There was no immediate claim of responsibility, but supporters of the Islamic State of Iraq and the Levant (ISIL, also known as ISIS) group celebrated the attack on social media.
Mohamad Elmasry, of the Doha Institute for Graduate Studies, said: “The attack against Coptic Christians is not an aberration.”
Speaking to Al Jazeera, he said it “represents the continuation of a cycle of violence that has continued unabated since Egypt’s July 2013 military coup.
“Since the coup, the Egyptian government and ISIL-affiliated ‘terrorists’ have traded attacks. The government has cast an unnecessarily wide ‘terrorism’ net, carrying out unprecedented human rights violations, including several mass killings, against moderate members of the political opposition.”

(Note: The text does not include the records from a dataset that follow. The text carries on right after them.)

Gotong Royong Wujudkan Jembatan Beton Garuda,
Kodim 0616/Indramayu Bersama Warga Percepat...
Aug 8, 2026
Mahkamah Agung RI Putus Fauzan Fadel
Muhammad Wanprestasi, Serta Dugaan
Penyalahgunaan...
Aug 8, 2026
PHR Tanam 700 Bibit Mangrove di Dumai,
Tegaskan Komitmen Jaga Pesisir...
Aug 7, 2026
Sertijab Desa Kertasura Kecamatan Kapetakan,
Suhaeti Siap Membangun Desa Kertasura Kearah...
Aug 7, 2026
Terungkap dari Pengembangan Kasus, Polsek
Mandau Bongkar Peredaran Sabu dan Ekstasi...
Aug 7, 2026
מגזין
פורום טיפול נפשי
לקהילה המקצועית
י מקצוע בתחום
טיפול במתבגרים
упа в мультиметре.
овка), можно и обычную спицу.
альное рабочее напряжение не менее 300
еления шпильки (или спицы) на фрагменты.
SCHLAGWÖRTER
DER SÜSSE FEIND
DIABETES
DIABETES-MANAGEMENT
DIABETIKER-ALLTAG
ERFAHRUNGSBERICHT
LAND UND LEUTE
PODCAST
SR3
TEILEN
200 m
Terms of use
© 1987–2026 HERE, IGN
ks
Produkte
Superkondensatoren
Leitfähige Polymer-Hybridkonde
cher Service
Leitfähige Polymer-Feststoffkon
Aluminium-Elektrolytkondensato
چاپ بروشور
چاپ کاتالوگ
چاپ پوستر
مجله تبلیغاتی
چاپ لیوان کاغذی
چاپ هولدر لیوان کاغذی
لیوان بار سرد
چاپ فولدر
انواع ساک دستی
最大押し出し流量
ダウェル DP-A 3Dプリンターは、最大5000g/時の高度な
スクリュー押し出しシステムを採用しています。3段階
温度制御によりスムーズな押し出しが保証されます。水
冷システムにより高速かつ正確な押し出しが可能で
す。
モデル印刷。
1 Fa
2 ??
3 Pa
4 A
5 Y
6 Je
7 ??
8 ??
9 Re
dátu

The coup, which overthrew Mohamed Morsi, Egypt’s first democratically elected president and a member of the Muslim Brotherhood, brought with it a sharp increase in violence, particularly in the Sinai region.
Egypt’s Coptic Christians, who comprise about 10 percent of Egypt’s 90 million people, often complain of discrimination and have been the target of religious violence.
“Perhaps, more than anything, today’s attack demonstrates the extent to which Sisi, who came to power largely on a security platform, has failed to deliver on one of his most important campaign promises,” Elmasry said.